- [TO DO]: How many lines below contain the word "median"? Reply with the number alone.

*** Block opens ***

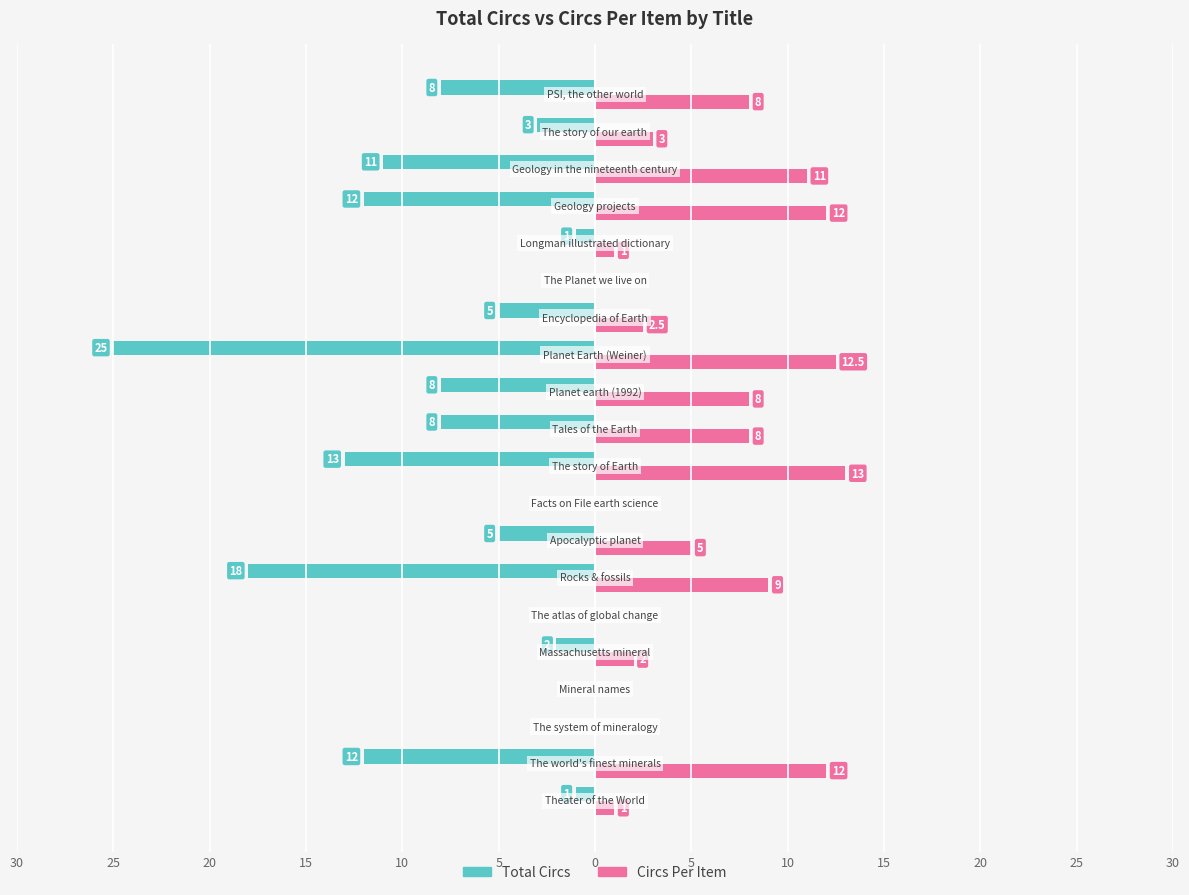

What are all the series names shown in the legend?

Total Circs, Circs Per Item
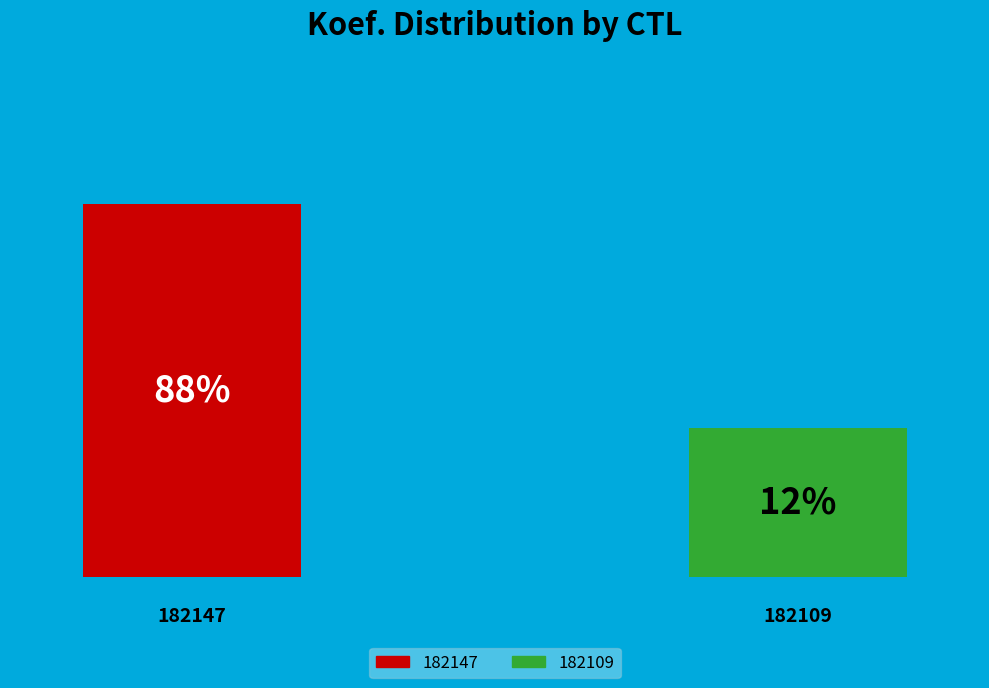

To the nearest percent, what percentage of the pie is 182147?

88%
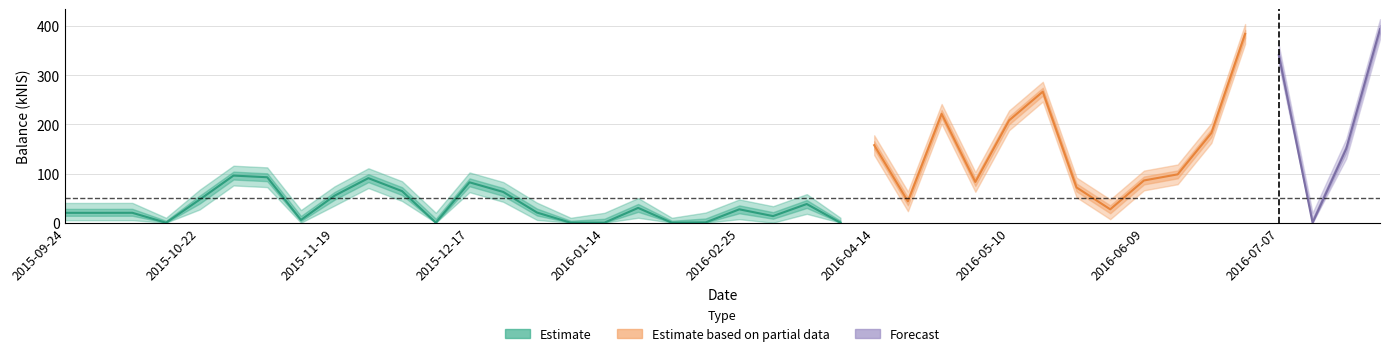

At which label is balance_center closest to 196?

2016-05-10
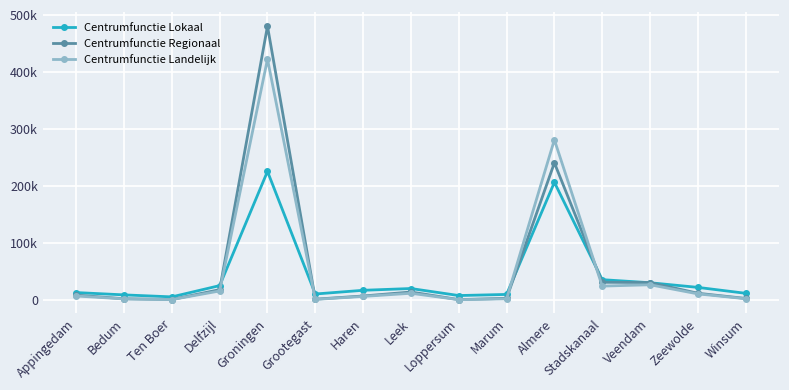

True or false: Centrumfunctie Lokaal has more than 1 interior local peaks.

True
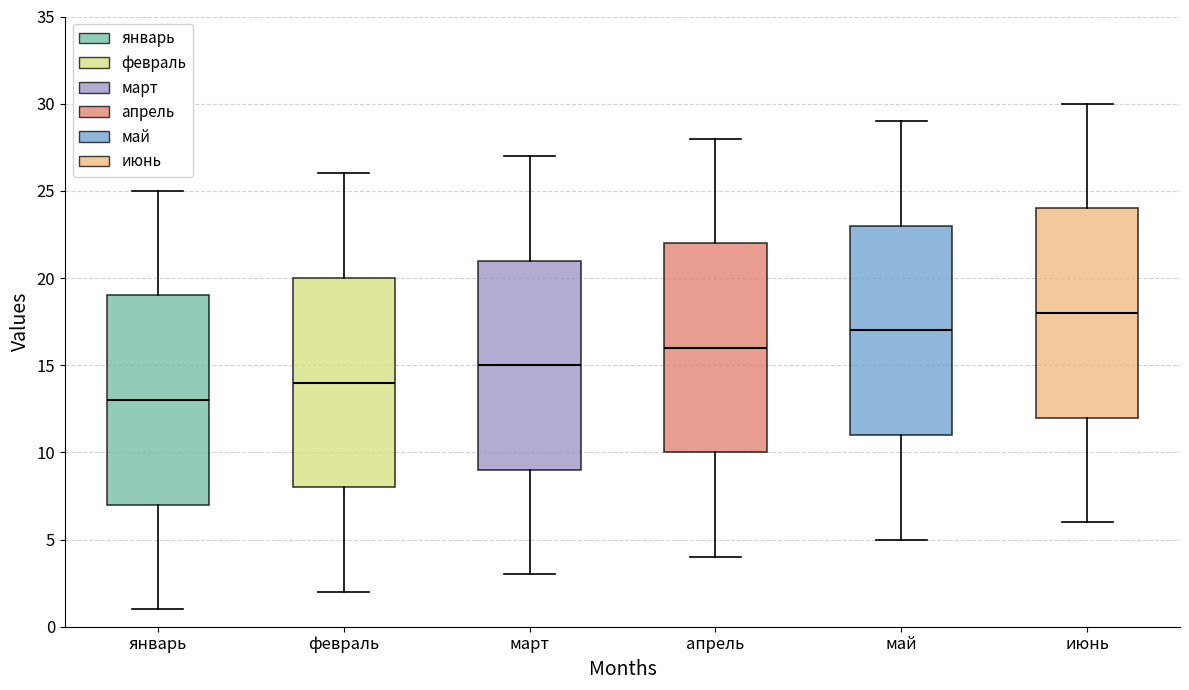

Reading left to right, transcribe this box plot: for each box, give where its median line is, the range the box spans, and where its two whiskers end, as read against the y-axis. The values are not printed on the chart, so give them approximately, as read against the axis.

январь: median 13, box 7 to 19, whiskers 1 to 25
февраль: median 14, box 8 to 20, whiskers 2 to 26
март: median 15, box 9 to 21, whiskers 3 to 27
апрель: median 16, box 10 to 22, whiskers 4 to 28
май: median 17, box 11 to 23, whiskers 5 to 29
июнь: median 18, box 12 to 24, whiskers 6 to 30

*** Block closes ***

- [OUTPUT BELOW]: 7